Pictures are not part of the copy. Write out exactly the lines from the line with "pyautogui.press('ctrl+e')" through the end of the entries below.
┌─ PROVIDED INFORMATION
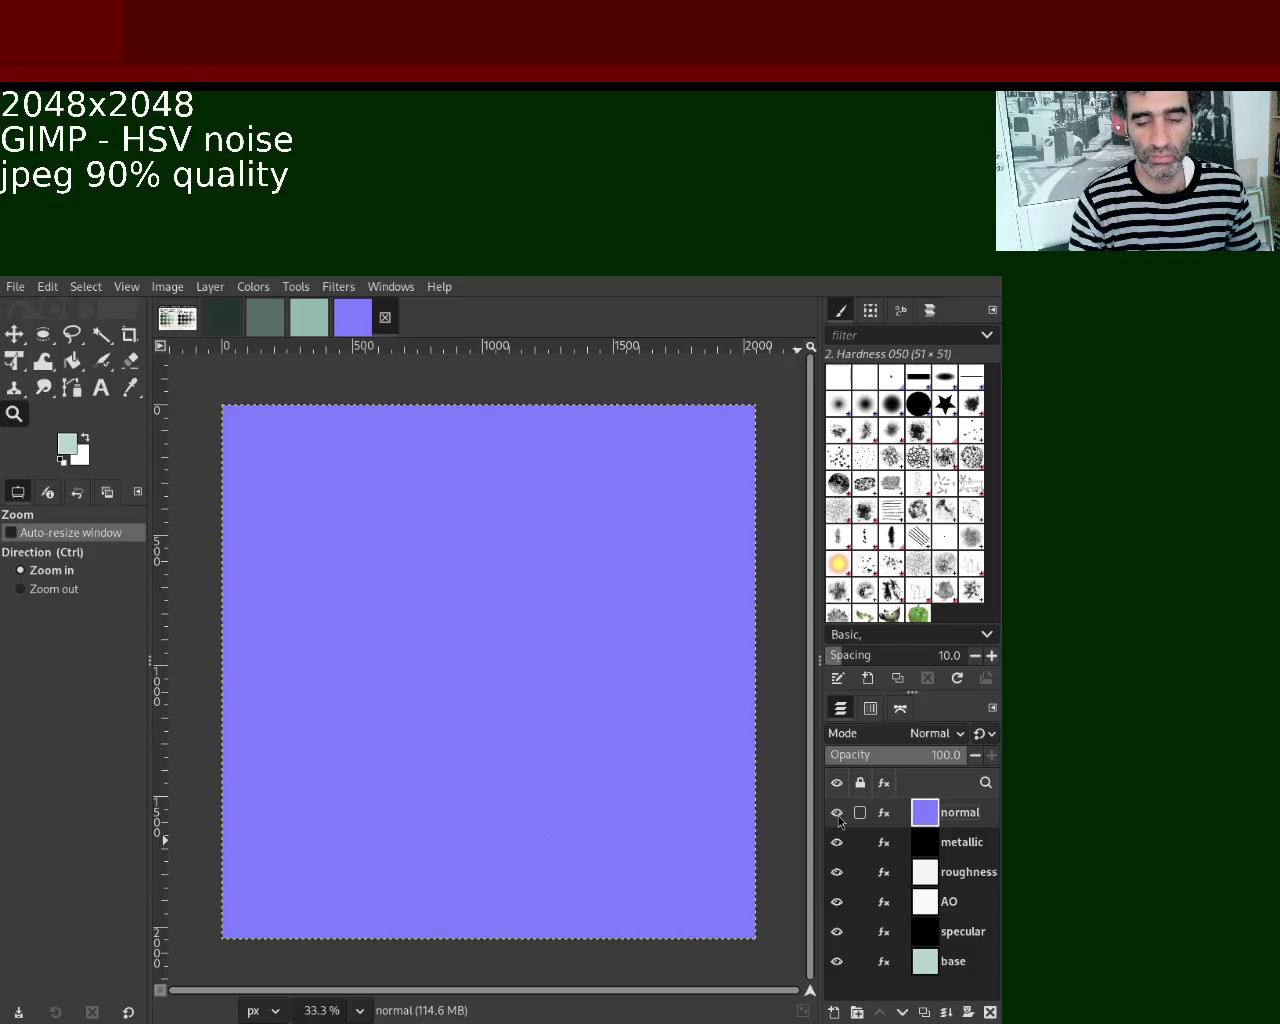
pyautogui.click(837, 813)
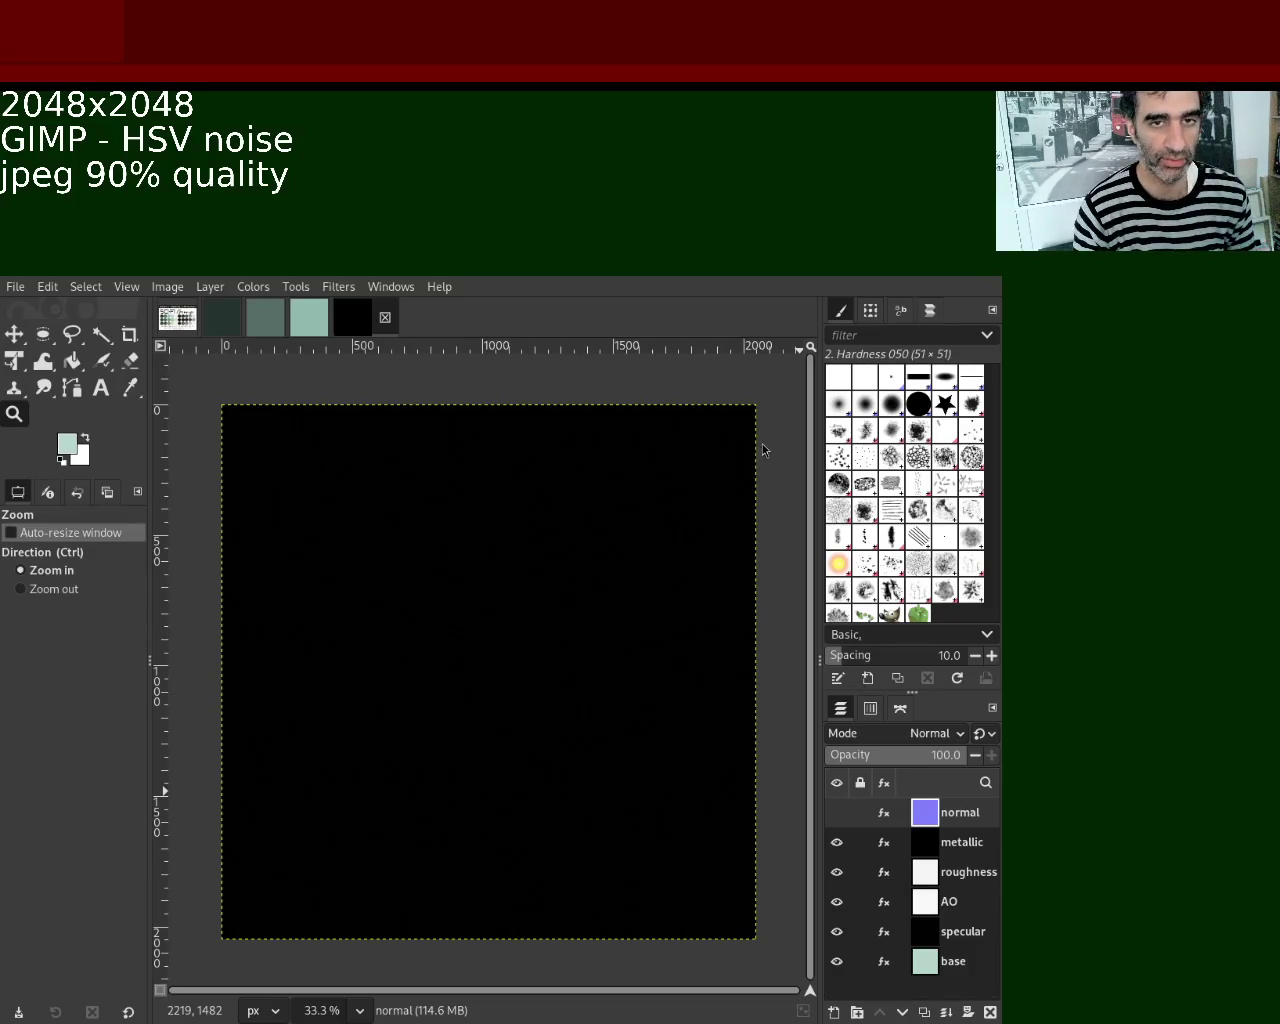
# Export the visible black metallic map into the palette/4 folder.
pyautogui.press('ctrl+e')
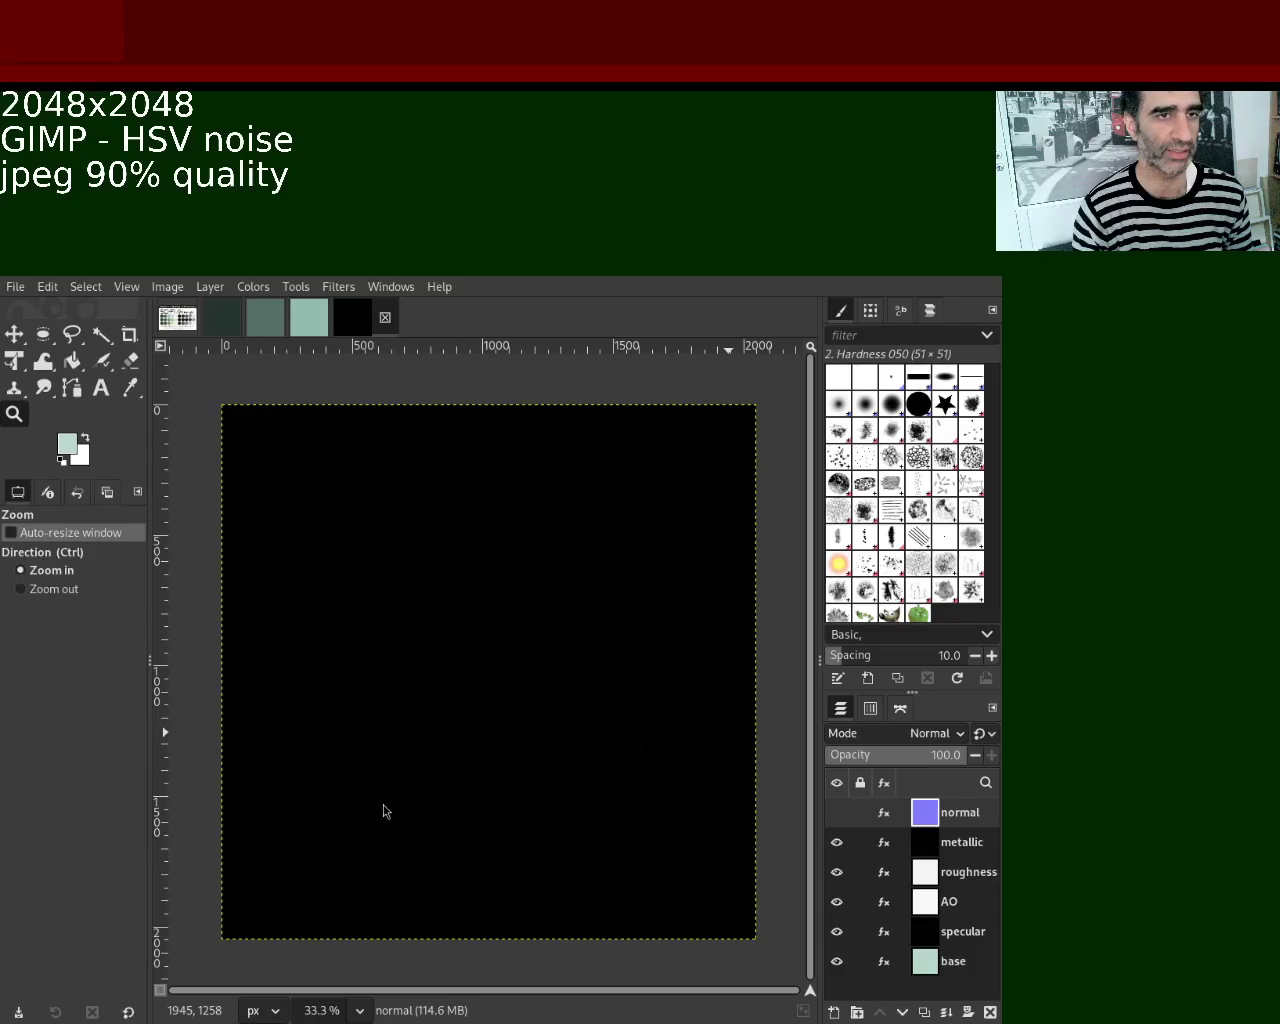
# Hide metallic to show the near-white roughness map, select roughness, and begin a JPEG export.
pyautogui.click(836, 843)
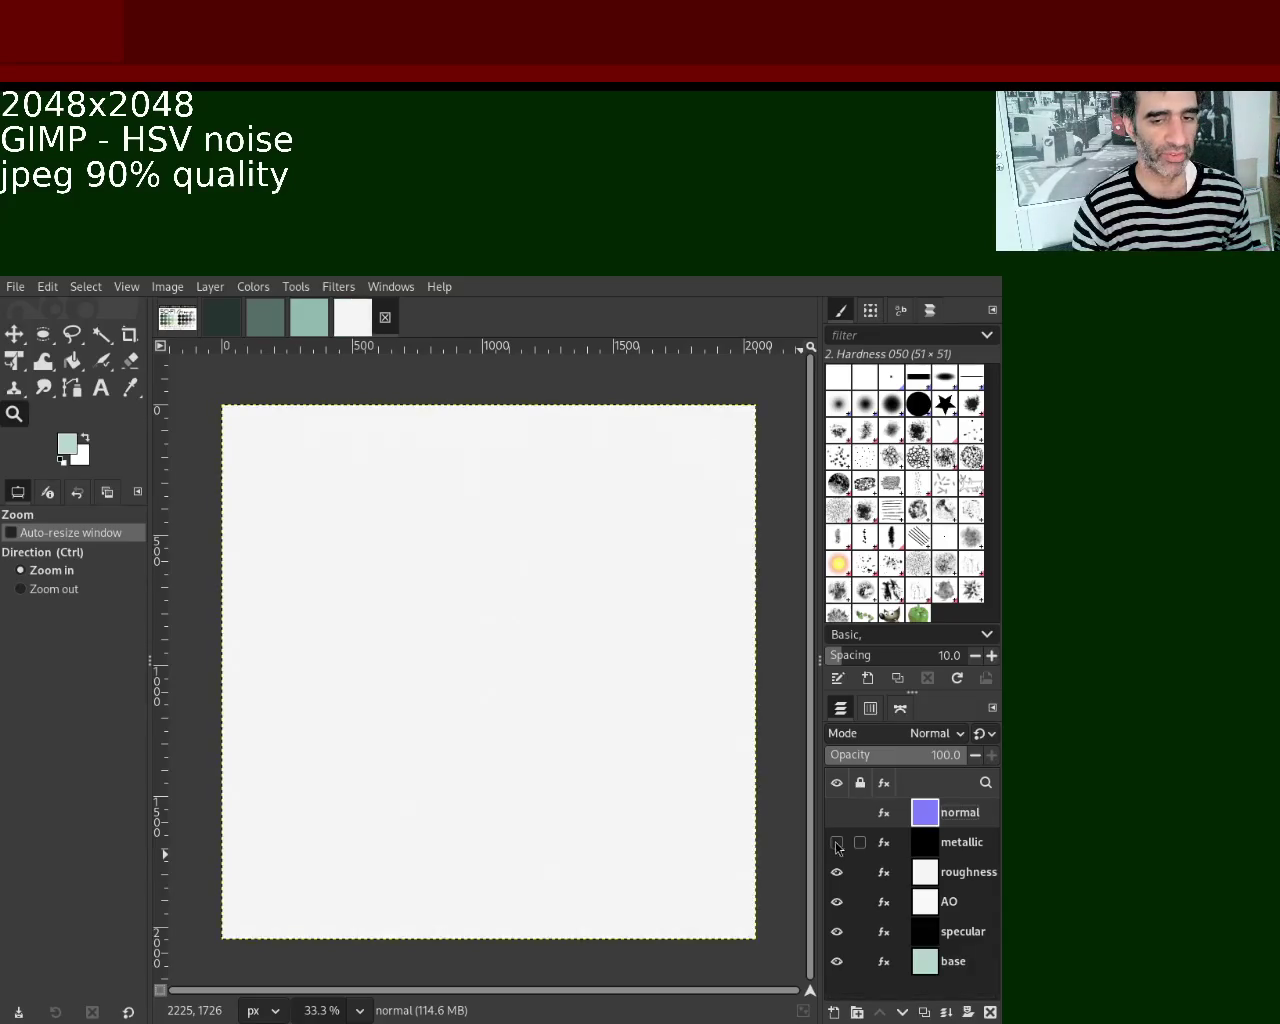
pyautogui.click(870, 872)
└─
=== EXPECTED OUTPUT ===
pyautogui.press('ctrl+e')
# Hide metallic to show the near-white roughness map, select roughness, and begin a JPEG export.
pyautogui.click(836, 843)
pyautogui.click(870, 872)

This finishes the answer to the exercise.